Although in violation of the county wastewater regulations, the duplex outhouse behind M.E. Schulze’s Grocery in Round Top was in regular use until he closed his business just a few years ago.
One day at Merton’s, as the place was known, a van stopped out front and two or three high school girls came in and asked for the bathroom. They were directed out the back door. Less than a minute later they reentered by the same door and hurried back out the front. Apparently they didn’t care for the facilities, even though the womens’ side was outfitted with a red toilet seat.
“Mayor Don Nagel installed the first septic tank in town about 1950,” Round Top native Doug Knutzen recalled.
Nagel also installed the first septic tank in town for indoor plumbing. Water came from pumps on local wells. The town got water from West End Water Supply in Industry starting in 1978 when the lines were extended from Shelby.

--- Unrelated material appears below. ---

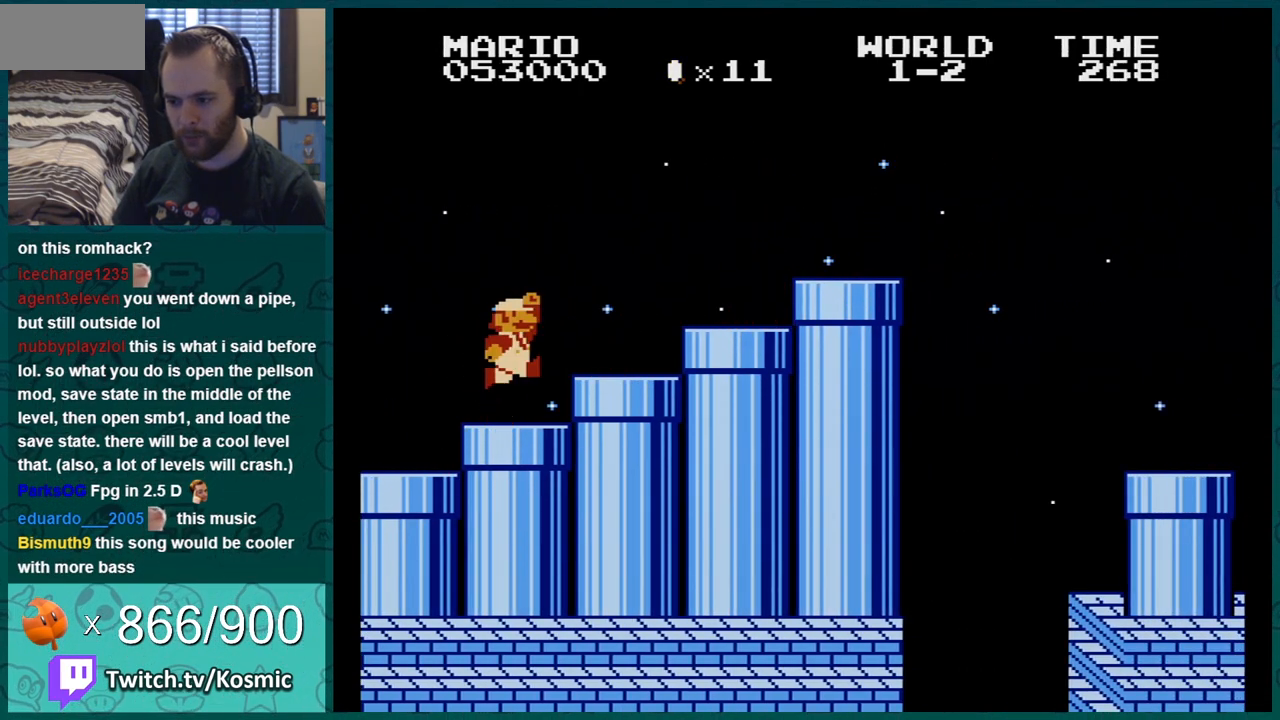
{"buttons": ["B", "DPAD_RIGHT"], "events": [[250, "A", "up"]]}
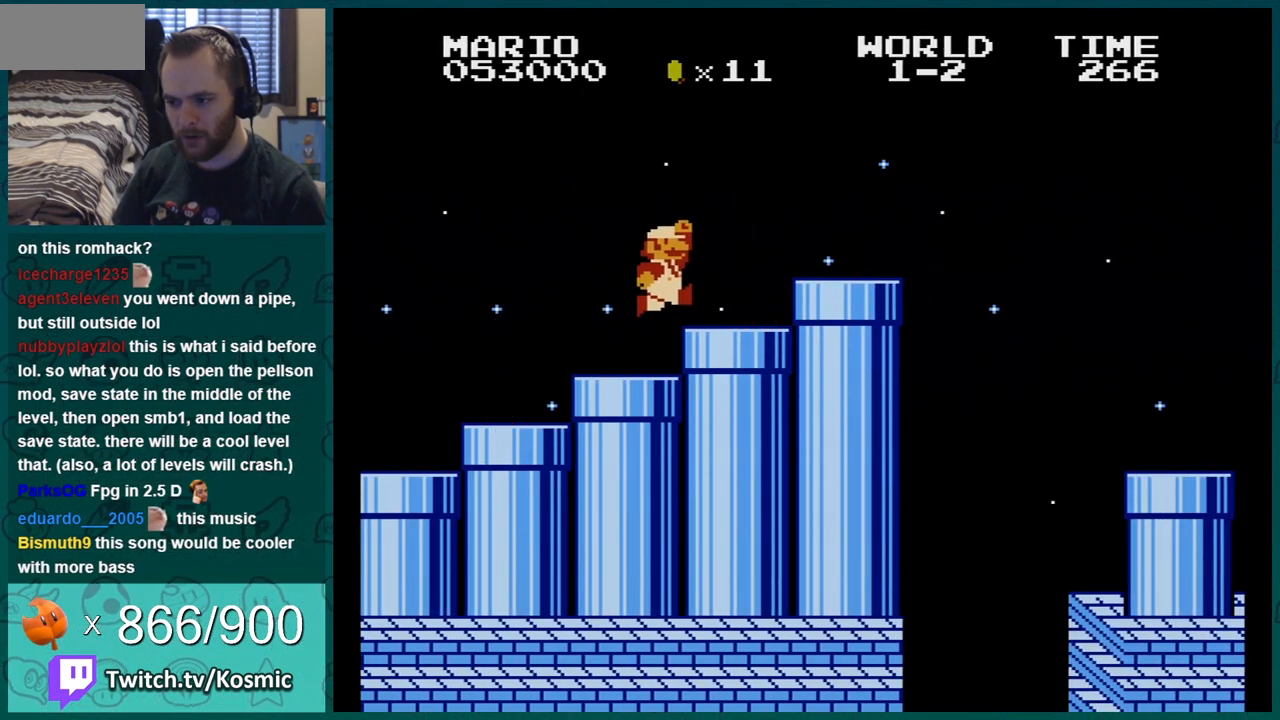
{"buttons": ["B", "DPAD_DOWN"], "events": [[67, "DPAD_RIGHT", "up"], [84, "DPAD_RIGHT", "down"], [117, "DPAD_DOWN", "down"], [117, "DPAD_RIGHT", "up"]]}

“We knocked a lot of windows out of the courthouse, playing ball on the town square,” Knutzen recalled in a phone call earlier this week. Of course, the windows had to be repaired by the perpetrators.

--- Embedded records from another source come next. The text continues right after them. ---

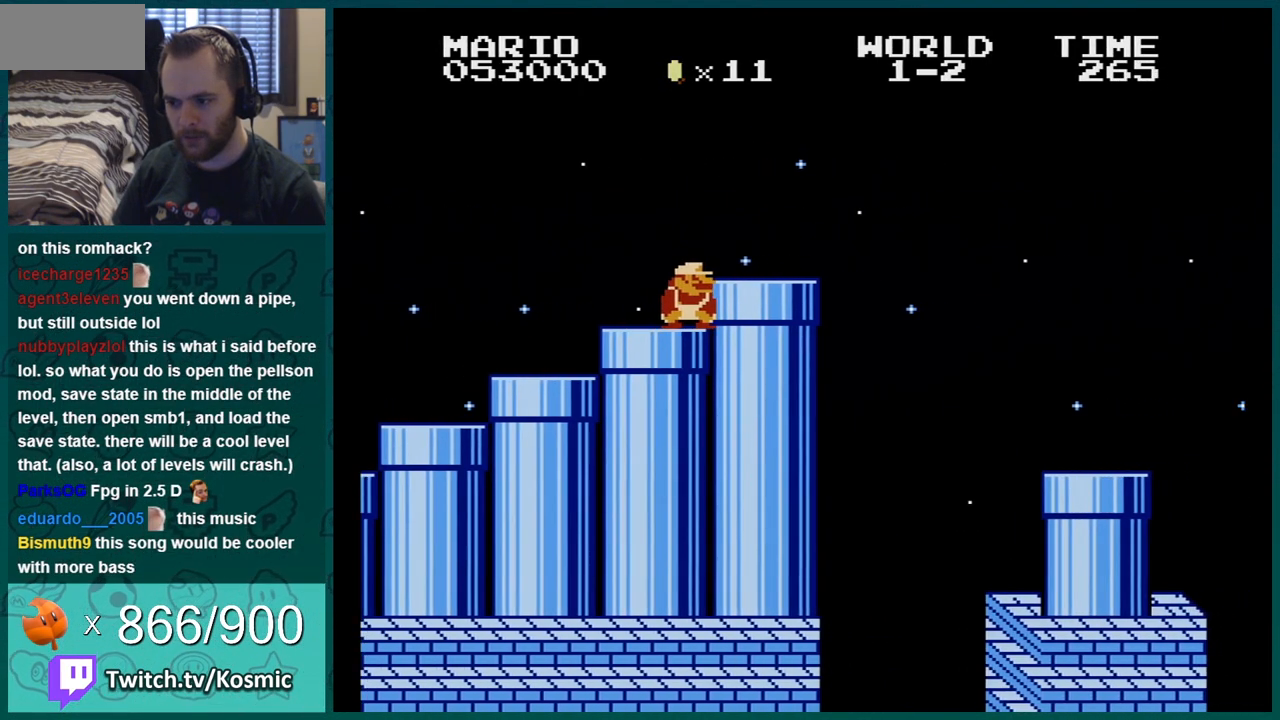
{"buttons": ["B", "DPAD_DOWN"], "events": [[17, "A", "down"], [83, "DPAD_RIGHT", "down"], [183, "A", "up"], [183, "DPAD_DOWN", "up"], [434, "DPAD_RIGHT", "up"], [500, "DPAD_DOWN", "down"]]}
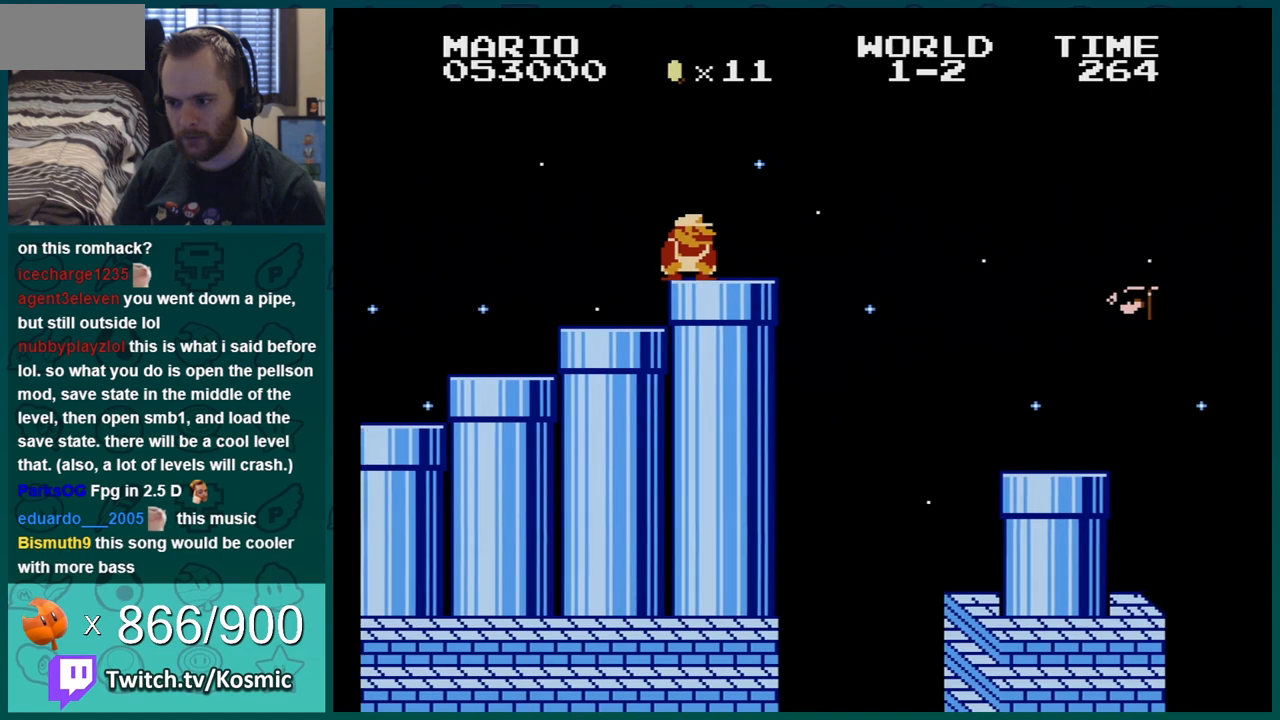
{"buttons": ["B", "DPAD_RIGHT"], "events": [[301, "DPAD_DOWN", "up"], [301, "DPAD_RIGHT", "down"]]}
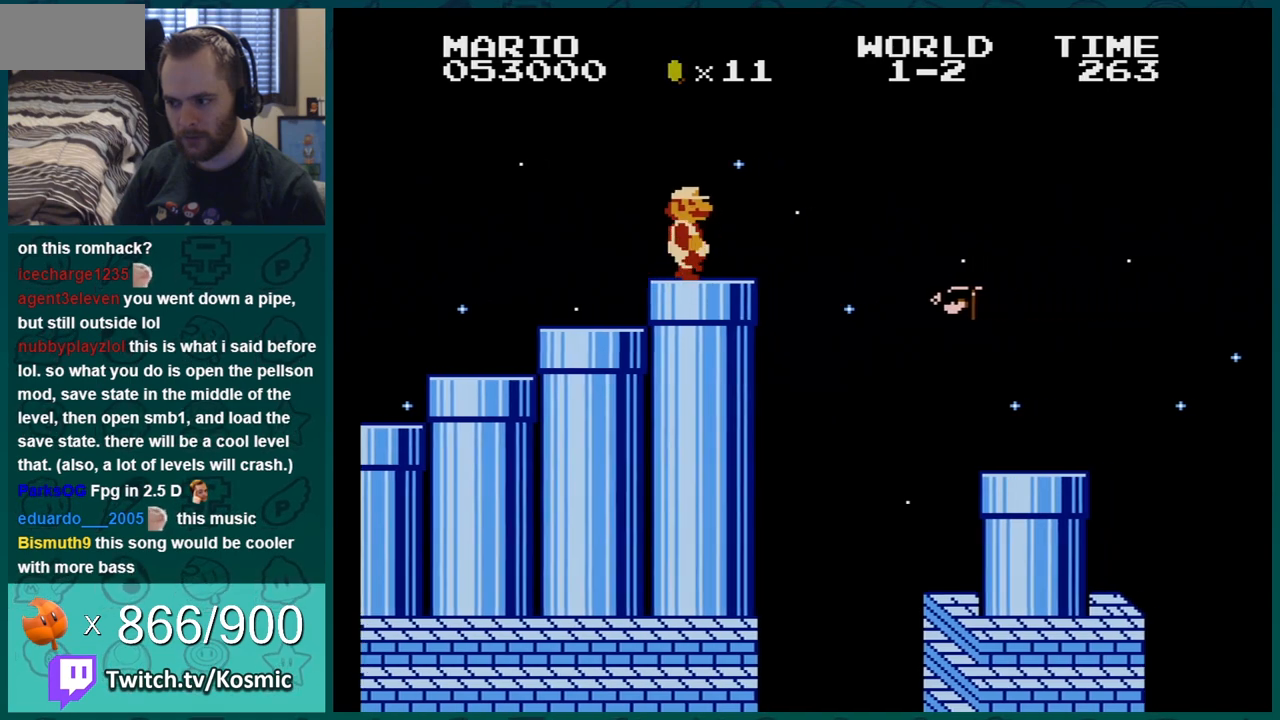
{"buttons": ["B", "DPAD_DOWN"], "events": [[17, "DPAD_RIGHT", "up"], [50, "DPAD_DOWN", "down"], [367, "A", "down"], [467, "A", "up"]]}
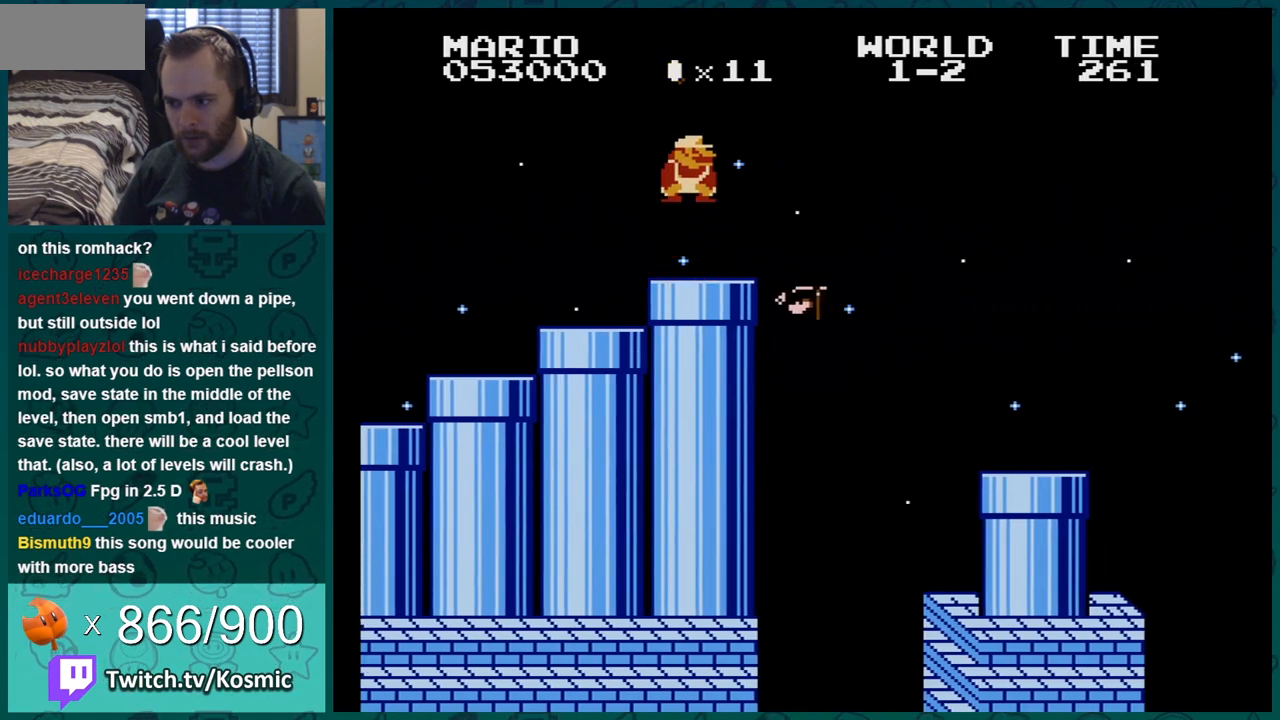
{"buttons": ["B", "DPAD_RIGHT"], "events": [[301, "DPAD_DOWN", "up"], [334, "DPAD_RIGHT", "down"]]}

The school (seven grades)was next to the Bethlehem Lutheran Church. Discipline was “old school.” “If you got a whipping at school, it wasn’t anything compared to the one you got at home,” Knutzen said.
Town marshall Ernst Emmerich, a World War I veteran, ran a tight ship in those days – without a gun. Knutzen recalled an incident when a man had been creating a disturbance arguing with his wife.
“I saw Emmerich hit the man across the back with his cane and then handcuff him with a dog collar,” Knutzen said. “Get in my pickup,” the marshall instructed him. “If you cool off, I’ll take you home, otherwise I’ll take you to jail.”
Round Top State Bank president Ronny Sacks remembers Emmerich as well. “He was marshall for about 45 years, until the ‘60s,” Sacks recalled. “He was also the town barber and ran a garage with my grandfather.”
The Round Top bank president in those days was Edgar Fricke. For a while the bank had no telephone. Customers had to call Nagel’s service station around the corner to summon Mr. Fricke to the phone.
Another thing. “When someone died, the church bell rang all day on the day of the funeral,” Knutzen said.
How does Knutzen feel about all the newcomers and changes in town?
“Ninety-percent of them are fine people,” he said, “but if you want too much change, you need to stay where you came from.”